* **Provided data**:
========================================
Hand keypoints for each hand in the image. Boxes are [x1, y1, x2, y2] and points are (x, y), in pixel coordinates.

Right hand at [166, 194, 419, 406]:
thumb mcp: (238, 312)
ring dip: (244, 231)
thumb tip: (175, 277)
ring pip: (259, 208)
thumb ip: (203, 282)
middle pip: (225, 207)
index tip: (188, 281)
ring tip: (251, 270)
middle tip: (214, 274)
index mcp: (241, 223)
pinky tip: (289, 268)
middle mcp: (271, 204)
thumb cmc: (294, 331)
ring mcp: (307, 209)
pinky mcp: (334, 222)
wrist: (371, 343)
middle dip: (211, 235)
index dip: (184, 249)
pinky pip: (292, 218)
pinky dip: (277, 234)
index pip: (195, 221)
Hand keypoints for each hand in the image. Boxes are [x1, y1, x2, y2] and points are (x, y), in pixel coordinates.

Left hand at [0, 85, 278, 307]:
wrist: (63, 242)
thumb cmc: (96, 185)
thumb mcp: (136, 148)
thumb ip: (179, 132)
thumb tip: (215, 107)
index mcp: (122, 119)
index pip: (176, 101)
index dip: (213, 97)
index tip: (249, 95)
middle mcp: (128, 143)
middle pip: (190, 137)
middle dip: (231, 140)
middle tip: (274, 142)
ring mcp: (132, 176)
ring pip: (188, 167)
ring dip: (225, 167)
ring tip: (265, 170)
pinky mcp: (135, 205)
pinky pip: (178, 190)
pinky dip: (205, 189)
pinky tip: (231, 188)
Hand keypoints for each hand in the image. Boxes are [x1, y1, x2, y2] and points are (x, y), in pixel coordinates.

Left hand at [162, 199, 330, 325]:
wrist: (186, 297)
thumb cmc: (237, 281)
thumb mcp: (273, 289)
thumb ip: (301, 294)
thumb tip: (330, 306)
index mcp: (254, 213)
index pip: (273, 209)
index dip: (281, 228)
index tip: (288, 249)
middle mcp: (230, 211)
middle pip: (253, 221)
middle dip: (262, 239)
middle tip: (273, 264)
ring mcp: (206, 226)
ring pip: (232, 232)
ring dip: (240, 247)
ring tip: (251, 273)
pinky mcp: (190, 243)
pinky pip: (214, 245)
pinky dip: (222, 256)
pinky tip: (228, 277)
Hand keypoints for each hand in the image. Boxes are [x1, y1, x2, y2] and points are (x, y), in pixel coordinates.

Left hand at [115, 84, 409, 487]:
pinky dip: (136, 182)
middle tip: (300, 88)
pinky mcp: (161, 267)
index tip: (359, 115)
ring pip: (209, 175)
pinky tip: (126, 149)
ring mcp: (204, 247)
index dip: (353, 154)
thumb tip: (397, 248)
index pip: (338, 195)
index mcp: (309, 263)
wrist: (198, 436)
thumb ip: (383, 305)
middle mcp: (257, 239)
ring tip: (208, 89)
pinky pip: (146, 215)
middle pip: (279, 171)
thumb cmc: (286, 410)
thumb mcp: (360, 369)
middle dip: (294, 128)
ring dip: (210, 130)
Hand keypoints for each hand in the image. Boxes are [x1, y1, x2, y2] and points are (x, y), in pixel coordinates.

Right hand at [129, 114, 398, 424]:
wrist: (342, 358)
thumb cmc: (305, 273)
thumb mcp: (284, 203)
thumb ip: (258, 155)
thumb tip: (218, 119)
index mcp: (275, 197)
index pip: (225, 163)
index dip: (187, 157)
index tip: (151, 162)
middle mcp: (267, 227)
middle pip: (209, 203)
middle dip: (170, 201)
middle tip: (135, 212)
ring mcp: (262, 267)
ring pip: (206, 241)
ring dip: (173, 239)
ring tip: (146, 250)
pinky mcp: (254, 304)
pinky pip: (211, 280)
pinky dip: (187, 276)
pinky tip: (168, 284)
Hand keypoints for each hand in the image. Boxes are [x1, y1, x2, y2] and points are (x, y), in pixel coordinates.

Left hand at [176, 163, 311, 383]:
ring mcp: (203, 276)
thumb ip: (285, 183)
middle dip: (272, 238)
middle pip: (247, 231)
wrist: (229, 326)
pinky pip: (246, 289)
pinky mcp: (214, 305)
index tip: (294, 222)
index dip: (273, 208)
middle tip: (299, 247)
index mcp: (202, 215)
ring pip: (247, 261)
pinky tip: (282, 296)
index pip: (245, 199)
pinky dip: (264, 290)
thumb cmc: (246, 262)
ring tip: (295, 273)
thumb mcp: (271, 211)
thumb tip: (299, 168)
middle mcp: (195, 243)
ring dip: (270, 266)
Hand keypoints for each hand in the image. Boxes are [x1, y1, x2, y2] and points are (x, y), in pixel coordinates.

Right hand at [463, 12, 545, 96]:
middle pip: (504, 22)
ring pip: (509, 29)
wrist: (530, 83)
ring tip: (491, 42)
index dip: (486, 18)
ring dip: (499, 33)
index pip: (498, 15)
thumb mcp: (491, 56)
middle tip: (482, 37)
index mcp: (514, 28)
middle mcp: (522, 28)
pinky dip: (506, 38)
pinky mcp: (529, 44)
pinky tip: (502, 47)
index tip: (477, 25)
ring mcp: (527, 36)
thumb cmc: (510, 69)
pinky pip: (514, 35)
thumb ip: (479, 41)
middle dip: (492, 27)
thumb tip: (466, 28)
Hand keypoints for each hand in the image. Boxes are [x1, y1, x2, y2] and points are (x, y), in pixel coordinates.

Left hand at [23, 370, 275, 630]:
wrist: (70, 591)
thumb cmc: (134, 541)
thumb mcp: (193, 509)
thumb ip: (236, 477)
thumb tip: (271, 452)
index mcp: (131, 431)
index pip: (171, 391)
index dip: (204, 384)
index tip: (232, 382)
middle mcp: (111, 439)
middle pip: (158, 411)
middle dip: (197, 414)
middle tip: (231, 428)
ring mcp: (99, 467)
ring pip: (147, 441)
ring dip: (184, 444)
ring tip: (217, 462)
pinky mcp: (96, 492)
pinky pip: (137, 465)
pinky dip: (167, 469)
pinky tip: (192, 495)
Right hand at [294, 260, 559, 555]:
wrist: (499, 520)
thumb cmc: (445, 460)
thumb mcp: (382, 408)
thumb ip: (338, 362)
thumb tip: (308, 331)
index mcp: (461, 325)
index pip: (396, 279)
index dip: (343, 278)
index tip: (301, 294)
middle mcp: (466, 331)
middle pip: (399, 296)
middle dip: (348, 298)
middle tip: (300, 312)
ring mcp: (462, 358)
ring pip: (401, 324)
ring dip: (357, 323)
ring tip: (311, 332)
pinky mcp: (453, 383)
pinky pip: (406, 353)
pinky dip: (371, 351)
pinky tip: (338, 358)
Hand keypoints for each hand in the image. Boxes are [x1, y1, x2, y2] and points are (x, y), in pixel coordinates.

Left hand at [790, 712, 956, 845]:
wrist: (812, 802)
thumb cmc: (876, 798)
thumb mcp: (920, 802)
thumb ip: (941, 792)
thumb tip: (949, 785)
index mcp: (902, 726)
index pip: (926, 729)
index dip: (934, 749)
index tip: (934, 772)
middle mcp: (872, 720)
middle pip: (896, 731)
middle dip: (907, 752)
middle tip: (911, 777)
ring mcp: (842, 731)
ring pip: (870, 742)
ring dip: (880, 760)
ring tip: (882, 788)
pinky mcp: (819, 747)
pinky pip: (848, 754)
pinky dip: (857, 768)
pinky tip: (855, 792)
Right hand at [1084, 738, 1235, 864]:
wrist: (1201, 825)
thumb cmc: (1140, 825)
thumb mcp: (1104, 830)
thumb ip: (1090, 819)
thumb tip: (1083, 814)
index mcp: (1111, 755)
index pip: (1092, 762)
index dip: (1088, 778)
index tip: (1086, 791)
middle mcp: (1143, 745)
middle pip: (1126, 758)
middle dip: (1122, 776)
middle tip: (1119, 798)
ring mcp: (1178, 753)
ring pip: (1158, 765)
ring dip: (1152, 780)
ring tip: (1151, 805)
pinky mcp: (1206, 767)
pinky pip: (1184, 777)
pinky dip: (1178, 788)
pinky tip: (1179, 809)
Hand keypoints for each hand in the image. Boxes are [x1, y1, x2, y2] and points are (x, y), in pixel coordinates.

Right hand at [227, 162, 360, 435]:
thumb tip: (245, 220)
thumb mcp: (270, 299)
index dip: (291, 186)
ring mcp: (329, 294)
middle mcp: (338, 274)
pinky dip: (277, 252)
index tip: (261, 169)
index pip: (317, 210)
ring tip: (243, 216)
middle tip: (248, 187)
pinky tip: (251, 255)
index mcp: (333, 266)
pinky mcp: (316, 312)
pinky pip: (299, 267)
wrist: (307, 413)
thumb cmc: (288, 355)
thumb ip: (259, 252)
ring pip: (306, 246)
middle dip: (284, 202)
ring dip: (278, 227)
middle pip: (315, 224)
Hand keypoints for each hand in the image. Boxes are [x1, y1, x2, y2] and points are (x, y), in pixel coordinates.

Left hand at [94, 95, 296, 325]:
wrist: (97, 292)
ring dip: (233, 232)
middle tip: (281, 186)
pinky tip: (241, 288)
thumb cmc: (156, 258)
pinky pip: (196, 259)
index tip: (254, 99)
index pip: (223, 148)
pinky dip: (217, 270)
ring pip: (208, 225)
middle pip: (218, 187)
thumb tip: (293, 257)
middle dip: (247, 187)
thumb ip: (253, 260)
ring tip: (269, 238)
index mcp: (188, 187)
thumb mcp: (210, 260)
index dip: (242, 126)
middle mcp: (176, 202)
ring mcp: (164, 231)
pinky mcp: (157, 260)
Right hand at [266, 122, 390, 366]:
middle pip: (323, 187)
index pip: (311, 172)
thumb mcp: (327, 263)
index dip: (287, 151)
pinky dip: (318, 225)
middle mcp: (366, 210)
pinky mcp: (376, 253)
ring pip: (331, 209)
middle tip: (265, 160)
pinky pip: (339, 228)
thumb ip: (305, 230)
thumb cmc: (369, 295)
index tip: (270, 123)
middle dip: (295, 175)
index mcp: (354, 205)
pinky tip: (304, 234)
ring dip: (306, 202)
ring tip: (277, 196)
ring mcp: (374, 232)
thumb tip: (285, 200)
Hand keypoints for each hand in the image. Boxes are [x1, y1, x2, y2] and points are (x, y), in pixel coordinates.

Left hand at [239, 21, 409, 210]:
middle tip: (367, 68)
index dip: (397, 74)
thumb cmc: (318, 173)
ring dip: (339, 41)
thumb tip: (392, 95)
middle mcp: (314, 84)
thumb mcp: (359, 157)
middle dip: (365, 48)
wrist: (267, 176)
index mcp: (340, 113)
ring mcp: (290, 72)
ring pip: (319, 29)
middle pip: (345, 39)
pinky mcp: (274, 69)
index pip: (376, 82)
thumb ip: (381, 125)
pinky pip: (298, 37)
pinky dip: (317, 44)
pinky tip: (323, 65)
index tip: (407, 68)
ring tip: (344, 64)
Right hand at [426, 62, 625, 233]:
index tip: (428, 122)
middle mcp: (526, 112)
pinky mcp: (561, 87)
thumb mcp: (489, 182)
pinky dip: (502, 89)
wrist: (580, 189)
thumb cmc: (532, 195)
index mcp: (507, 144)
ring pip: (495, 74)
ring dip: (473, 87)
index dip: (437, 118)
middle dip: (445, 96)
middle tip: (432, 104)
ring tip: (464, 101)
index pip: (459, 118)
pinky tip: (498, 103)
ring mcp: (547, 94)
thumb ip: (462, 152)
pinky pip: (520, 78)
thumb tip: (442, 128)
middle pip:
========================================
* **Exercise goal**:
Filter the listing above by the word "Left"; copy each line that passes.

* **Solved exercise**:
Left hand at [0, 85, 278, 307]:
Left hand at [162, 199, 330, 325]:
Left hand at [115, 84, 409, 487]:
Left hand at [176, 163, 311, 383]:
Left hand at [23, 370, 275, 630]:
Left hand at [790, 712, 956, 845]:
Left hand at [94, 95, 296, 325]:
Left hand at [239, 21, 409, 210]:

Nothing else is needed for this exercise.